INPUT MATERIAL section start

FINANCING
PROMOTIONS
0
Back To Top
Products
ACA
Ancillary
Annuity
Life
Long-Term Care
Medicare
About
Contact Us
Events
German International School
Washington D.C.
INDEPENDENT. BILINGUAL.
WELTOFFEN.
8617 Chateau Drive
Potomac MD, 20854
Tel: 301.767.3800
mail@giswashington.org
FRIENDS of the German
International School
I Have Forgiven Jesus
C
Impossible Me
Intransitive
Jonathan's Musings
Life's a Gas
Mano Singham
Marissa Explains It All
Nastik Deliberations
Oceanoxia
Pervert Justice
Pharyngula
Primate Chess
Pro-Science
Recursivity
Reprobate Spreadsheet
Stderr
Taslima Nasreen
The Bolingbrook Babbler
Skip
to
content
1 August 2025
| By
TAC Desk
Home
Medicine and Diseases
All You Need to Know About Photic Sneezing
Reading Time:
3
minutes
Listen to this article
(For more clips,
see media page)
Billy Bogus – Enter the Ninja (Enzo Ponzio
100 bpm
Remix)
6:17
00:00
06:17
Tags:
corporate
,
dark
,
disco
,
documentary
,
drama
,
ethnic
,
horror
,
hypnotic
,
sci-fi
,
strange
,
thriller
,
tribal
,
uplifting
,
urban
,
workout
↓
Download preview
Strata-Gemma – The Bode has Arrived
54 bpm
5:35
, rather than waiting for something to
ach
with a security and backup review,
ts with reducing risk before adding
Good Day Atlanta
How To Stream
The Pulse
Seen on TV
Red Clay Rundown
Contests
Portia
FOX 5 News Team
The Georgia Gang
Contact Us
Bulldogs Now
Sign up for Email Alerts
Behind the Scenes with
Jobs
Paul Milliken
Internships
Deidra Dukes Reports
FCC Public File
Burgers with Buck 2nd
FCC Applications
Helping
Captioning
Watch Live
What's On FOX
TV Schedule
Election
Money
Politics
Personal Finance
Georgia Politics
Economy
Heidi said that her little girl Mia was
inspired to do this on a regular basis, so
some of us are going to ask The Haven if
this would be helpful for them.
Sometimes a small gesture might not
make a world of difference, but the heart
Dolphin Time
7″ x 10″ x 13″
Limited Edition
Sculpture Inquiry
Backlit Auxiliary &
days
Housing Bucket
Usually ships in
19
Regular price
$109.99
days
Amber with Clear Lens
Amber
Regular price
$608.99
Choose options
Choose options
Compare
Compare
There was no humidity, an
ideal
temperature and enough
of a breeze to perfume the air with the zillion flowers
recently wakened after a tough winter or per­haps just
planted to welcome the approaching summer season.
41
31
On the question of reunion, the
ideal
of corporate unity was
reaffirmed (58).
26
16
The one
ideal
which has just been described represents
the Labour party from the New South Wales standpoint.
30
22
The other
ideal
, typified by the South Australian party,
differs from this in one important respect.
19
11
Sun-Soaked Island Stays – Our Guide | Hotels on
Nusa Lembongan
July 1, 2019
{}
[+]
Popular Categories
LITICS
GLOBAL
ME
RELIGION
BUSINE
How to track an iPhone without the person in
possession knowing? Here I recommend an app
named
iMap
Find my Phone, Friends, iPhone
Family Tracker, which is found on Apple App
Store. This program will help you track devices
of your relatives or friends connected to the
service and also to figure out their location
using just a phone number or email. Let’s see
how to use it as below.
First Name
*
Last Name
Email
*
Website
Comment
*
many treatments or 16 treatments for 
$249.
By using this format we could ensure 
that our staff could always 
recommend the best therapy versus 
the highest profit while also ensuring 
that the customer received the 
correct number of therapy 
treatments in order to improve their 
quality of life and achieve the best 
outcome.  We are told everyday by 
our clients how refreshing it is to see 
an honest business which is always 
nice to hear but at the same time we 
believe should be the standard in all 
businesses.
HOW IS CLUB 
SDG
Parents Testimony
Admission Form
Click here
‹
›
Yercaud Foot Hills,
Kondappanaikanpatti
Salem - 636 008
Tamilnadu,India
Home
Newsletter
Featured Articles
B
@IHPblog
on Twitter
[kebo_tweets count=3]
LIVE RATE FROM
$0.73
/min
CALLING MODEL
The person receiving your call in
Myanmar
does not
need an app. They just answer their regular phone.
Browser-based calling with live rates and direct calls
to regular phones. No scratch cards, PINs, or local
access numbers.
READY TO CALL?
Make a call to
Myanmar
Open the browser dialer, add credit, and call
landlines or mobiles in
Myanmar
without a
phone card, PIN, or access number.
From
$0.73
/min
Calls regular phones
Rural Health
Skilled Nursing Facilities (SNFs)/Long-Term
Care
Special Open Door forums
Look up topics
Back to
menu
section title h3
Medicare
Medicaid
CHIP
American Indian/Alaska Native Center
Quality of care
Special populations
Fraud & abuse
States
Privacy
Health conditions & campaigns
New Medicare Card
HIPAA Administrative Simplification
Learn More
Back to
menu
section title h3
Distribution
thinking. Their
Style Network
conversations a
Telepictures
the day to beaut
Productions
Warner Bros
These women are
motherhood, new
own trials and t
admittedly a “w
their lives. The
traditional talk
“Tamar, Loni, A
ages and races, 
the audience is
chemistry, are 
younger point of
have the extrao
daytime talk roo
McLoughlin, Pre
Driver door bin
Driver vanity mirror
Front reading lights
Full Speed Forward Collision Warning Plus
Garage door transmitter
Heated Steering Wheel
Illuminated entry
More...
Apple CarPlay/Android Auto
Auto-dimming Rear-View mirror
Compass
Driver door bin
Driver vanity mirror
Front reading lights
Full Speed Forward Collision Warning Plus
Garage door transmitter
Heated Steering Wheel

INPUT MATERIAL section end

**ACTIVITY**
Where a line above holds the string "could", show that line.

**RESPONSE AREA**
By using this format we could ensure 
that our staff could always 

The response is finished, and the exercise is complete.